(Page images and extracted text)
****
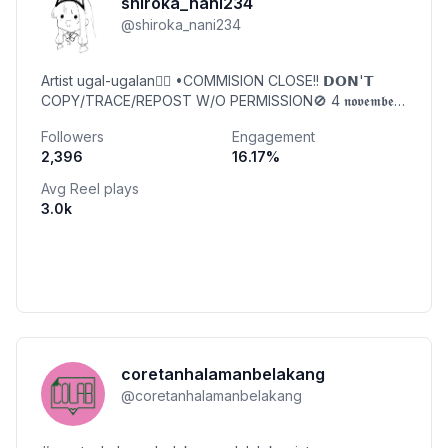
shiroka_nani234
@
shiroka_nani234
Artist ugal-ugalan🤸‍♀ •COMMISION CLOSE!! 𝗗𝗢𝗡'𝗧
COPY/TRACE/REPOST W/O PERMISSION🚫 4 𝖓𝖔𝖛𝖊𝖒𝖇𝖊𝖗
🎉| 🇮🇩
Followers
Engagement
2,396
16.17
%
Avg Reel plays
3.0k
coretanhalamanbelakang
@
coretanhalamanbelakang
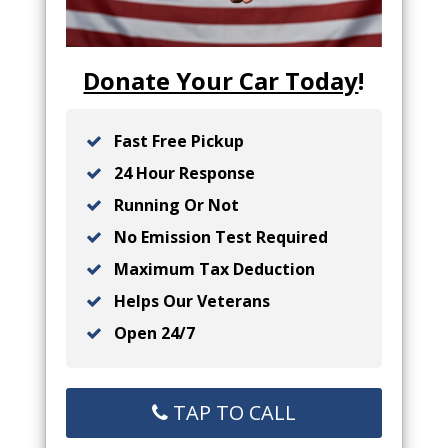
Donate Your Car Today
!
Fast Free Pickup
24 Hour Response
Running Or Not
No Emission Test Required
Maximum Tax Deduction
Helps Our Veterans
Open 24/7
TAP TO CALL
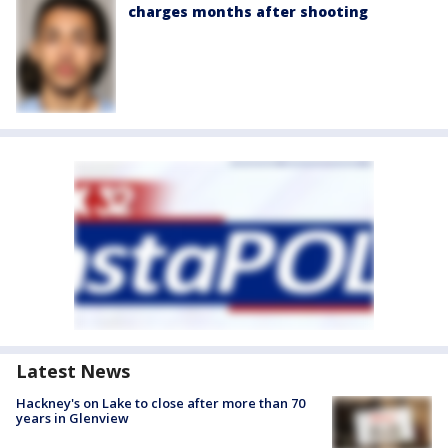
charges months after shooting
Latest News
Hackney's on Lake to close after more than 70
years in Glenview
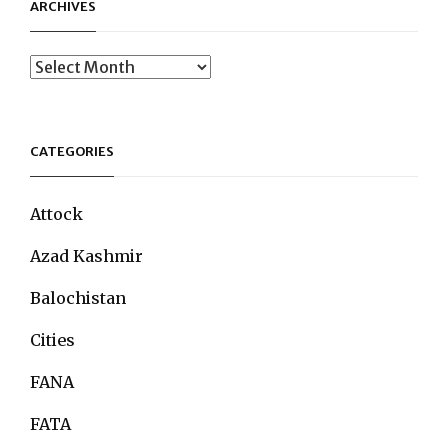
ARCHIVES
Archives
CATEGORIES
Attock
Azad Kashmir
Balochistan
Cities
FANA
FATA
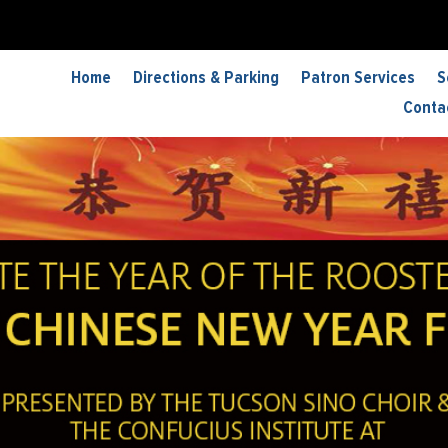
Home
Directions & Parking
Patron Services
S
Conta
****
_Work task_
Count the lines of the data above that contain the string "after", with case counting. Reply with the number alone.

_Answer space_
2